The reason this last one looks so strange is that sendToWebsocketConnection is NEVER a method that should be on String, no matter the circumstances. While it does read simmilar to the second one, it does not convey the actual relationship between the classes in an expressive manner.

And that is imo what kotlin is so extremely good at. Expressivity.
So a feature (which is, btw, also proposed for arguably the most popular language, JS, and will most likely get implemented into the JS standard in the not so distant future) that does help readability, expressivity and conciseness should at least be very well considered.

Kotlin is not Go, where features are the devil and language-complexity is something to avoid by all means. Sure, kotlin should stay approachable and not include overly complex features (implicit conversions come to mind), but this is not one of those. kotlin does already have an incredibly large feature-set for such an approachable language. adding features is not a bad thing. Staying verbose and unexpressive however, is.

4 Likes

The pipe operator in Kotlin is an important feature that could consolidate the language for data science use especially in exploratory data analysis. As we mentioned before. It is not a question of what you can do. Kotlin is used in data science already but the pipe operator will increase its expressivity for data transformation pipelines such as:

dataframe
   |>filter( lambda expression )
   |> orderBy(["age"])
   |> select(["id", "name"])
   |> plot()

Additionally we already have data science kotlin libraries inspired by functional languages. This operator could improve how we express such transformations with them. Some examples are krangl (based on dplyr) and kravis (based on ggplot).

Please note that the pipe operator described above is not exactly like Unix pipes or C++ functors.
It much more similar to a macro or replacement that will replace the argument before the pipe (left) as the 1st argument of function after the pipe (right). That is how is works in R (perhaps in f# as well).

Therefore a function like:

head(dataframe)   // fun head(dataframe: Dataframe) { .. implementation .. }

Can be called as:

dataframe |> head()

This way library designers can implement a series of dataframe transformations as functions whose 1st argument is a dataframe. (look at dplyr). The subsequent arguments can be made optional with default values.

1 Like

And once again what does that provide over:

dataframe
   .run { filter( lambda expression ) }
   .run { orderBy(["age"]) }
   .run { select(["id", "name"]) }
   .run(::plot)

But that being said having worked in Dart I did like .. cascade operator which is sort of an equivalent to apply

You don’t even need the .run bits. Kotlin has receivers, that provides this capability.

1 Like

I know you could change the API to be fluent, but was assuming doing it without changing the API and assuming that API was not fluent.

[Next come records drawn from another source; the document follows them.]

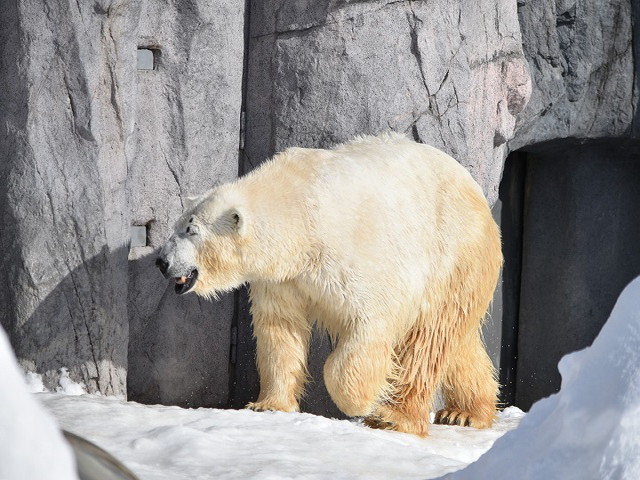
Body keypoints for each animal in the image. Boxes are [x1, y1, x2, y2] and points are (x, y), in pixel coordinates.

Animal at [158, 133, 502, 436]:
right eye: (178, 224)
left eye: (191, 230)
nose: (161, 261)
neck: (302, 211)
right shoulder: (284, 279)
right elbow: (279, 330)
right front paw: (268, 404)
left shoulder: (355, 255)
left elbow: (370, 322)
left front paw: (363, 400)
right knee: (455, 340)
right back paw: (465, 413)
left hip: (453, 254)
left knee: (428, 339)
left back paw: (394, 417)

My response to comments that say “you can do this with let and run” … honestly can we not see the additional syntax and number of extra characters? Brevity and elegance are not for show. At scale, in real world programs, brevity makes for fewer mistakes. I feel this shouldn’t need to be said.

1 Like

Do you have done evidence that supports that conclusion, since that is not my experience? I find that clear, readable code does that not striving to use cryptic syntax to reduce the code by a character or two and do not feel that needs to be said

3 Likes

This is as far as I got with an infix function, featuring classic functional paradigms like partial functions and function currying. If it weren’t for backticks, it would look pretty nice in my opinion.

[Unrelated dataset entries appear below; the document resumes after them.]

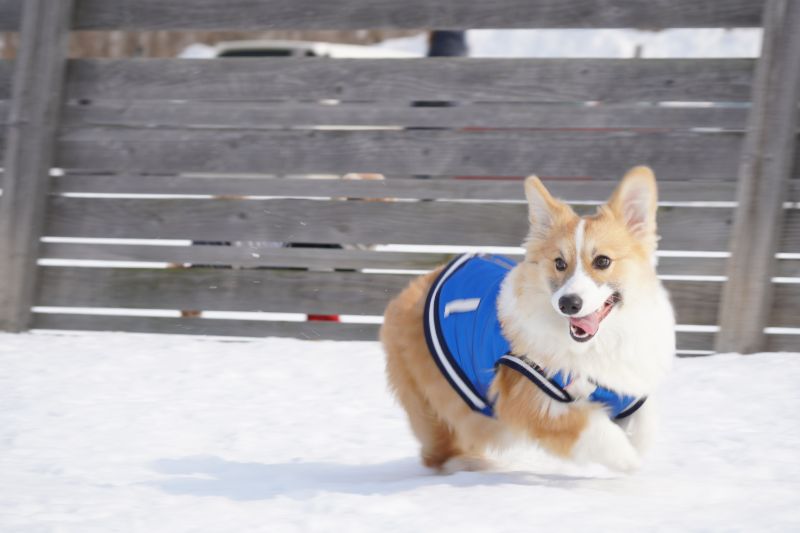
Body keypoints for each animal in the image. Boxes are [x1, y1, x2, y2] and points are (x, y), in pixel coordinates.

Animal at [382, 167, 676, 474]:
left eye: (603, 261)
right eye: (559, 263)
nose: (568, 303)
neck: (598, 342)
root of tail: (407, 293)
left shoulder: (628, 391)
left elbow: (645, 424)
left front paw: (639, 450)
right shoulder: (530, 398)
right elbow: (593, 430)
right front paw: (628, 460)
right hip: (444, 399)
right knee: (441, 447)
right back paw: (471, 464)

typealias id<T> = (T) -> T
typealias rec_bin<T> = T.(T) -> T

inline infix fun<T> T.`|`(fnc: id<T>) = this.let(fnc)
inline infix fun<T> id<T>.`|`(crossinline fnc: id<T>): id<T> = { this(it) `|` fnc }

fun<T> partial(op: rec_bin<T>, operand: T): id<T> = { it.op(operand) }

val addCinque = partial(Int::plus, 5)
val negative = partial(Int::times, -1)

fun main() {
    val pipe = addCinque `|` negative
    println(4 `|` negative `|` pipe)
}

But as long as such a pipe forward operator can be consider usable, I personally would not advocate modifying language syntax and its parser accordingly. As it’s been already mentioned in this thread, you can use let (or run) which does the same job and seems to be as concise as a dedicated operator.